Privacy is not in the Constitution. But it’s everywhere in constitutional law.

Almost all American adults — including parents, medical patients, and sexually active people — regularly exercise their right to privacy, even if they don’t know it.

Confidentiality is not specifically mentioned in the United States Constitution. But for half a century, the Supreme Court has recognized it as an outgrowth of individual liberty protections. As I studied in my to research on constitutional privacy rightsthis implied right to privacy is the source of many of the country’s most cherished, controversial and commonly used rights, including the right to have an abortion.

A key element of freedom

The Supreme Court first formally identified what is called “decision-making confidentiality– the right to independently control the most personal aspects of our lives and bodies – in 1965, saying it was implicit other explicit constitutional rights.

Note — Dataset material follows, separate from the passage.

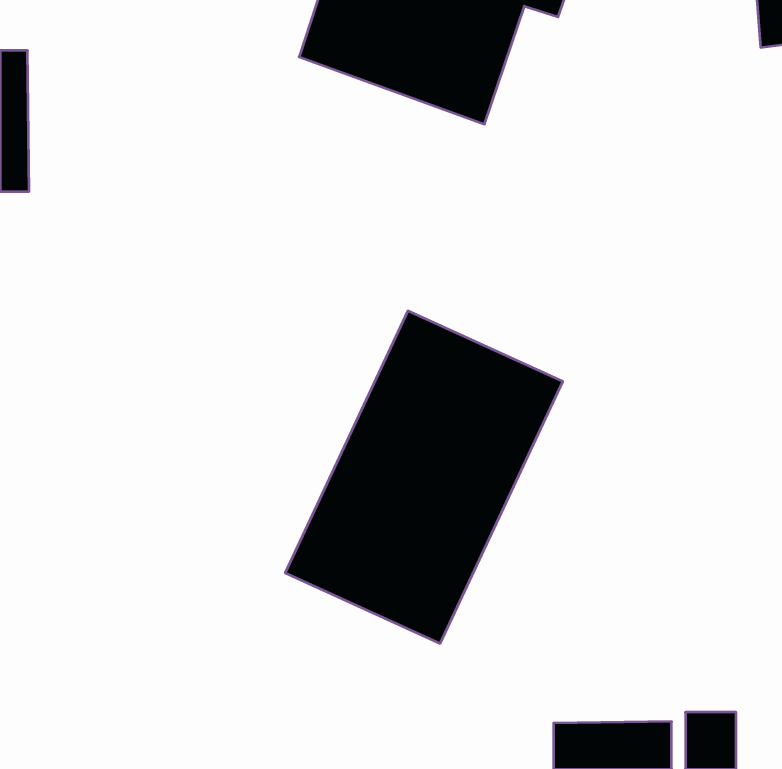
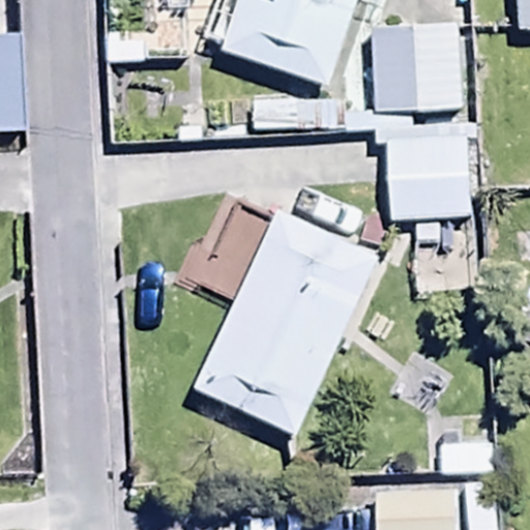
building: none -> [372,27,461,110]
building: none -> [386,137,470,219]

For example, the First Amendment the rights of speech and assembly allow people to decide in private what they will say and with whom they will associate. The Fourth Amendment limits government intrusion into people’s private property, documents and assets.

Relying on these explicit provisions, the tribunal concluded in Griswold v. Connecticut that people have privacy rights preventing the government from banning married couples from using contraception.

In a short time, the court clarified its understanding of the constitutional origins of privacy. In Roe v. Wade of 1973 protecting the right to have a Abortion, the court held that the right to adjudicative confidentiality is grounded in the Constitution’s assurance that people cannot be “deprived of life, liberty, or property without due process.” This sentence, called the due process clause, appears twice in the Constitution – in the Fifth and 14th amendments.

The confidentiality of decisions has also served as the basis for other decisions protecting many crucial and daily activities.

The right to privacy protects the ability to have consensual sex without being sent to prison. And privacy strengthens the possibility of getting married regardless of race or gender.

The right to privacy is also essential to a person’s ability to keep their family together without undue government interference. For example, in 1977, the court relied on the right to private and family life to decide that a grandmother could move her grandchildren into her house to raise them even if it violated a local zoning ordinance.

Under a combination of privacy and liberty rights, the Supreme Court also protected a person’s freedom in making medical decisions. For example, in 1990 the court found “that a competent person has constitutionally protected right to liberty refusing unwanted medical treatment.

Limit government disclosure

The right to decision-making secrecy is not the only form of privacy protected by the Constitution. As then-Supreme Court Justice William Rehnquist noted in 1977the “concept of ‘privacy’ can be a coat of many colors, and different types of ‘privacy’ rights have been recognized in law.”

This includes what is called a right to “information privacy” – allowing a person to limit government disclosure of information about them.

According to some authorities, the right extends even to prominent public and political figures. In a landmark 1977 decision, Chief Justice Warren Burger and Rehnquist – both conservative judges – suggested in dissenting opinions that former President Richard Nixon had an interest in protecting the privacy of documents written during his presidency that touched on his personal life. Lower courts relied on the right to privacy of information to limit the government’s ability to disclose a person’s sexual orientation or HIV status.

All in all, although the word is not in the Constitution, privacy is the foundation of many constitutional protections for our most important, sensitive and intimate activities. If the right to privacy is eroded – as in a future Supreme Court decision – many of the rights to which it is linked could also be in jeopardy.

Scott Skinner-Thompson is an associate professor of law at the University of Colorado at Boulder.


The conversation was born out of deep concern about the diminishing quality of our public discourse and recognition of the vital role that academic experts could play in the public arena. Information has always been essential to democracy. It is a social good, like drinking water. But many now find it hard to trust the media and experts who have spent years researching a topic. Instead, they listen to those with the loudest voices. These uninformed views are amplified by social media that rewards those who spark outrage instead of thoughtful insight or discussion. The Conversation seeks to be part of the solution to this problem, to bring the voices of real experts to the table and make their knowledge available to everyone. The Conversation publishes nightly at 9 p.m. on FlaglerLive.